[Source records]
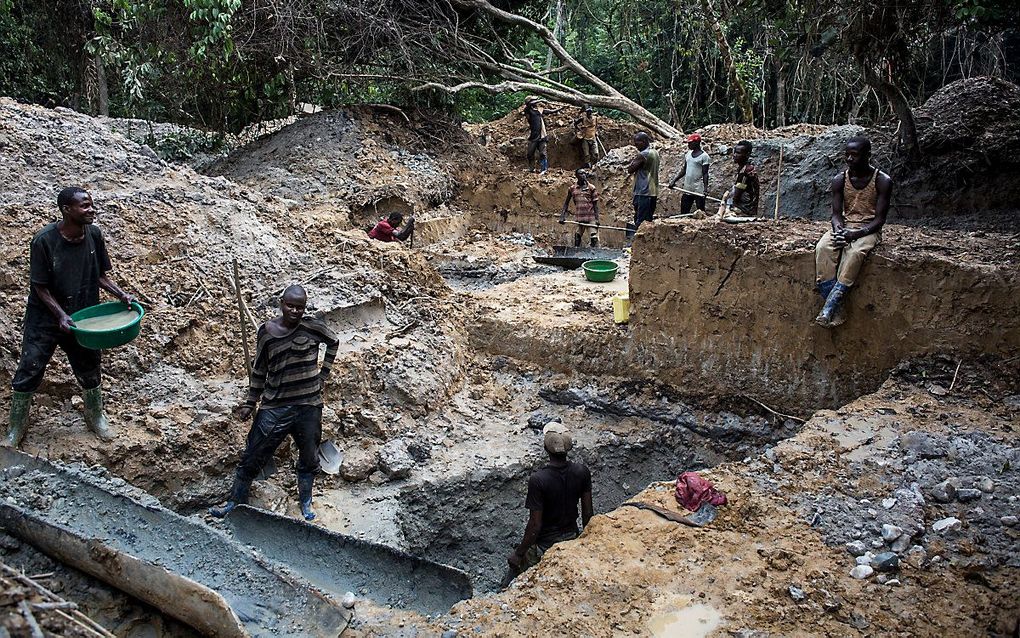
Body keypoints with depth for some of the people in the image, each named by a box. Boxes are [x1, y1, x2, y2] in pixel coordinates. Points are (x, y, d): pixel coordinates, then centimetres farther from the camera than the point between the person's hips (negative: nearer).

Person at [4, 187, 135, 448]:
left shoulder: (94, 235, -9)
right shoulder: (44, 240, -21)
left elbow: (100, 275, 3)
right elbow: (40, 287, -15)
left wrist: (121, 294, -11)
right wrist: (60, 315, -25)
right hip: (44, 319, -3)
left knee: (89, 369, 15)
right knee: (28, 373, 4)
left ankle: (95, 416, 39)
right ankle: (16, 429, 24)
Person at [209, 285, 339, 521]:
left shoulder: (312, 328, -6)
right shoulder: (266, 331, -3)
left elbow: (333, 342, 14)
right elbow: (259, 370, 7)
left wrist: (323, 374, 8)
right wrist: (250, 403, 8)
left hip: (308, 406, 0)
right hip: (274, 407, 0)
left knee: (309, 458, 15)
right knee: (252, 457, 3)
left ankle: (305, 503, 36)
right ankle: (234, 503, 20)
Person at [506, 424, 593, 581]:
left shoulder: (538, 479, -29)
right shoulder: (582, 472, -15)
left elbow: (535, 525, -23)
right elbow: (587, 512, -3)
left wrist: (518, 553, -9)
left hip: (544, 545, -5)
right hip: (571, 539, 5)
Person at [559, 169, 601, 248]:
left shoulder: (591, 188, 4)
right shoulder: (572, 188, 8)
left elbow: (595, 205, 3)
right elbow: (566, 203, 14)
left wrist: (597, 219, -6)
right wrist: (563, 216, 4)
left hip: (590, 218, -2)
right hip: (578, 219, 2)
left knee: (594, 239, -10)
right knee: (577, 240, 6)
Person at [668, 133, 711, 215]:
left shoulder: (704, 156, -7)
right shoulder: (688, 154, 12)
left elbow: (705, 174, -10)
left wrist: (705, 187, -19)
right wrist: (674, 181, 8)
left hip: (699, 190, -7)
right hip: (687, 189, 7)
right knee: (683, 212, 8)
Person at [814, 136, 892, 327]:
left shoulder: (883, 181, -8)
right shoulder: (839, 180, 2)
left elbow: (880, 219, -10)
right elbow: (836, 214, 2)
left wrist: (855, 234, -26)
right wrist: (839, 231, -22)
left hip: (869, 229, -3)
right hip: (844, 226, 3)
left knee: (854, 252, -37)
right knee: (822, 248, -30)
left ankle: (830, 307, -37)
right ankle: (835, 310, -33)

[Instructions for the task]
Copy out every line of the records from the one containing "right wrist: (60, 315, -25)" through the one containing "left knee: (594, 239, -10)", keeping the "Person at" lines unchanged. In each keypoint line, move all three values (x, y and depth) up by 124.

[Your solution]
right wrist: (184, 439, 99)
right hip: (168, 443, 121)
left knee: (213, 493, 139)
right knee: (152, 497, 128)
left ankle: (219, 540, 163)
right ankle: (140, 553, 148)
Person at [209, 285, 339, 521]:
left shoulder: (436, 452, 118)
right shoulder: (390, 455, 121)
left elbow: (457, 466, 138)
right elbow: (383, 494, 131)
left wrist: (447, 498, 132)
right wrist: (374, 527, 132)
left hip: (432, 530, 124)
right hip: (398, 531, 124)
left knee: (433, 582, 139)
right knee: (376, 581, 127)
left ankle: (429, 627, 160)
right ankle: (358, 627, 144)
Person at [506, 424, 593, 581]:
left shoulder: (662, 603, 95)
right shoulder: (706, 596, 109)
left elbow: (659, 649, 101)
right elbow: (711, 636, 121)
left wrist: (642, 677, 115)
left hip: (668, 669, 119)
right hip: (695, 663, 129)
Person at [559, 169, 601, 248]:
left shoulder: (715, 312, 128)
right shoulder: (696, 312, 132)
left elbow: (719, 329, 127)
right elbow: (690, 327, 138)
left wrist: (721, 343, 118)
right wrist: (687, 340, 128)
left hip: (714, 342, 122)
right hip: (702, 343, 126)
left knee: (718, 363, 114)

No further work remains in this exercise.